───── Page excerpt ─────

I remember stopping at this piece to think, “Wait a minute, that’s not Notre Dame! It doesn’t look anything like that!” The transformation was so complete I genuinely questioned the accuracy of the painting. I thought it must have been creative interpretation, or my own misunderstanding of which church this was. But Notre Dame really did look like this for over a century. Other pieces of artwork and engravings of the coronation show this same style of pillars and arches. The power of the monarchy to authorize changes was so absolute that the choir was rendered unrecognizable to eyes both modern and medieval.

This wasn’t the only attempt to cover up Gothic features around the early 18th century. While the choir was undergoing this renovation, the headstones of about a dozen French royals and Parisian archbishops were removed from the floor and replaced by the same drab checkered marble tiles that exist today. Tapestries were hung over the pointed arches lining the aisles, cloaking the original stonework. The cathedral was deemed too dark, so the walls were whitewashed, obscuring the natural color of what stone was left visible. To let in even more light, the last remaining 12th-century stained glass windows behind the choir were demolished and replaced with clear white windows. Today, the only remaining medieval glass is in the rose windows, which are very fortunate to have survived the fire.

─────

Required task ::
Repeat the Notre Dame text word for word, from "I remember stopping" up to and including "modern and medieval.".

───── Data records ─────

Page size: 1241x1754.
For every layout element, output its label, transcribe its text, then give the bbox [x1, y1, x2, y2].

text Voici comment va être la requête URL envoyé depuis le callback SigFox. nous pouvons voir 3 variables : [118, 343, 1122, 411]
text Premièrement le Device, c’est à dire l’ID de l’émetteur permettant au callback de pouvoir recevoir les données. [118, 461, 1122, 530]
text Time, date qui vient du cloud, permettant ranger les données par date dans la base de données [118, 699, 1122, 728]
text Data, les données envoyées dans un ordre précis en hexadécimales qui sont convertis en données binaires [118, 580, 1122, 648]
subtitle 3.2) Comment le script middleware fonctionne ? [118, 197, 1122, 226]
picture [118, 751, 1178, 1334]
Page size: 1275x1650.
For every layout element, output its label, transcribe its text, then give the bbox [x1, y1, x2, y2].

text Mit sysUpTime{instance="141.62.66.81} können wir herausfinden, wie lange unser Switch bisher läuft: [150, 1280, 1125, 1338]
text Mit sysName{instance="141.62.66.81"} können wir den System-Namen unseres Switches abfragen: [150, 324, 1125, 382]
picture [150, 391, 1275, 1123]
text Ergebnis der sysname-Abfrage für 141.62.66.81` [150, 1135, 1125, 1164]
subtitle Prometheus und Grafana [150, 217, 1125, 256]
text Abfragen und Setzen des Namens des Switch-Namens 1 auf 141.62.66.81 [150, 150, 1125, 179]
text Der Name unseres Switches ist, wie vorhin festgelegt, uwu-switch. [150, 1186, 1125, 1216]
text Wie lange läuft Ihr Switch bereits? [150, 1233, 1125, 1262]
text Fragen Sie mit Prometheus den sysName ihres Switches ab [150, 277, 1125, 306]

─────

Written response ::
I remember stopping at this piece to think, “Wait a minute, that’s not Notre Dame! It doesn’t look anything like that!” The transformation was so complete I genuinely questioned the accuracy of the painting. I thought it must have been creative interpretation, or my own misunderstanding of which church this was. But Notre Dame really did look like this for over a century. Other pieces of artwork and engravings of the coronation show this same style of pillars and arches. The power of the monarchy to authorize changes was so absolute that the choir was rendered unrecognizable to eyes both modern and medieval.